POMPAS DE JABÓN

Todos los sábados por la mañana me encuentro con el hombre de las pompas de jabón.

Está instalado en una zona ajardinada que suelo atravesar varias veces los fines de semana. Es un señor muy serio, alto, de una edad indefinida. Lleva en las manos unas varas entre las cuales están tendidas dos cuerdas: uno de esos instrumentos sencillos y de antigüedad incalculable que siguen produciendo idéntica fascinación después de infinitas generaciones. Porque esas cuerdas de distinta longitud, tras sumergirse en agua con jabón, lanzan al aire unas fabulosas burbujas brillantes, etéreas, de formas cambiantes, que sufren el ataque inmediato de los más jóvenes o acompañan durante unos segundos en su trayecto a los adultos que las miran sin tocarlas, con una sonrisa melancólica.
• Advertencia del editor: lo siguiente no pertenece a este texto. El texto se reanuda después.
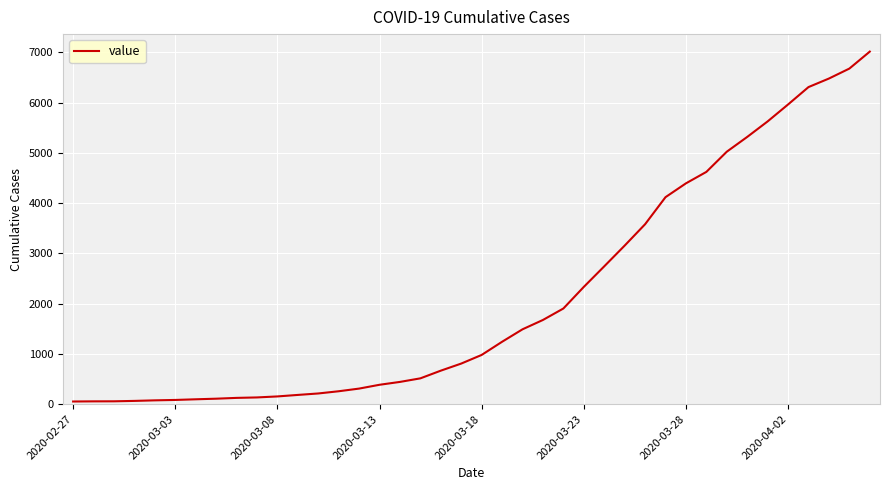

What is the sum of all values?

85461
A mí me encanta el contraste entre la gravedad de este hombre que realiza su tarea con gesto impertérrito y el despliegue de actitudes variadas que se produce en torno a él: el pequeño que se tambalea intentando pisar sin éxito la pompa que desciende, el que se asusta cuando le estalla en la cara, la adolescente que espera algo azorada a que su novio le haga una foto rodeada de burbujas flotantes, consciente de que ya se le ha pasado un poco la edad. Familias enteras que toman por asalto el recodo del parque para inmortalizarse en medio de la lluvia jabonosa, con una alegría algo forzada. El transeúnte que aprieta el paso, las manos en los bolsillos, conteniendo tal vez al niño interior que pugna por salir.
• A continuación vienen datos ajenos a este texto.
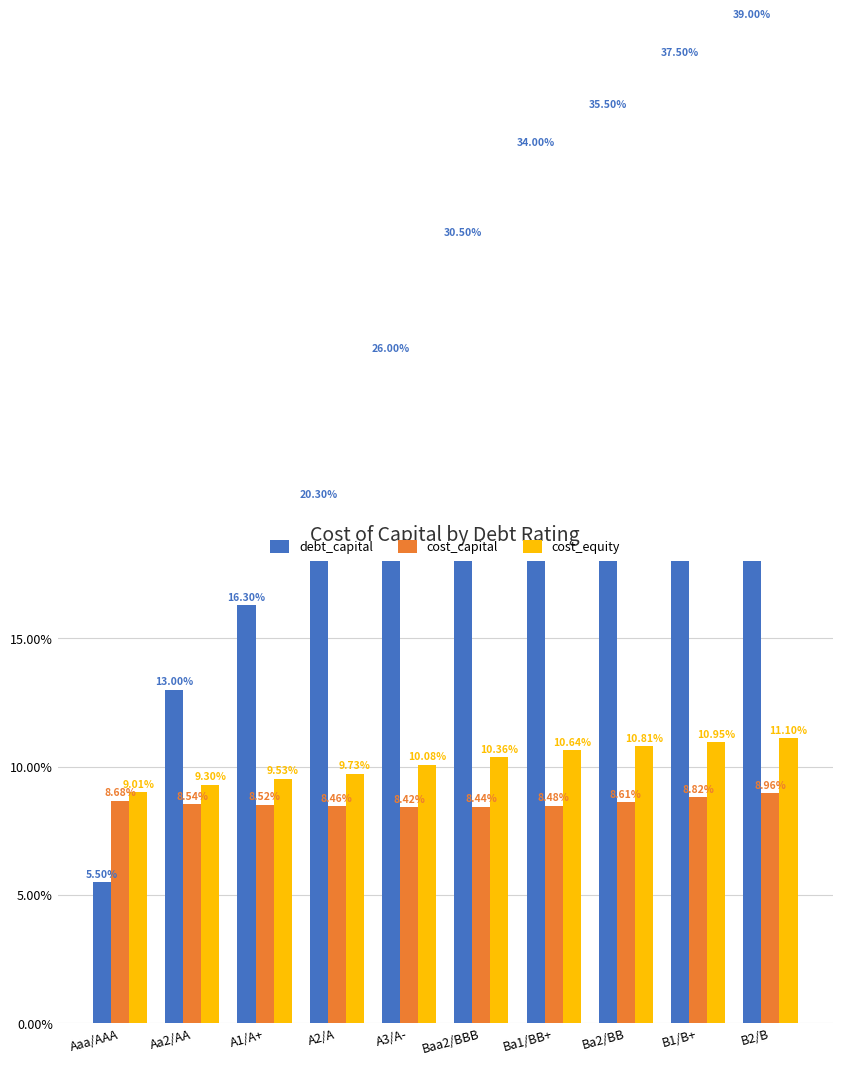

Reading right to left, list all the values displayed in this chart.

debt_capital: B2/B=0.4	B1/B+=0.4	Ba2/BB=0.4	Ba1/BB+=0.3	Baa2/BBB=0.3	A3/A-=0.3	A2/A=0.2	A1/A+=0.2	Aa2/AA=0.1	Aaa/AAA=0.1
cost_capital: B2/B=0.1	B1/B+=0.1	Ba2/BB=0.1	Ba1/BB+=0.1	Baa2/BBB=0.1	A3/A-=0.1	A2/A=0.1	A1/A+=0.1	Aa2/AA=0.1	Aaa/AAA=0.1
cost_equity: B2/B=0.1	B1/B+=0.1	Ba2/BB=0.1	Ba1/BB+=0.1	Baa2/BBB=0.1	A3/A-=0.1	A2/A=0.1	A1/A+=0.1	Aa2/AA=0.1	Aaa/AAA=0.1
Yo soy de las que aprieta el paso. Empleo en ese rincón del parque el tiempo justo para ver cómo dos o tres pompas asoman su cabeza apepinada por entre el dúo de cuerdas, se elevan adquiriendo su forma esférica, devuelven la luz convertida en un juego de colores. No me espero a verlas caer. Cuando el sol incide en mi espalda, la última imagen que tengo es la de mi propia sombra proyectada frente a mí, una réplica de mí misma que avanza con una esfera suspendida sobre el hombro, una especie de planeta que me acompaña.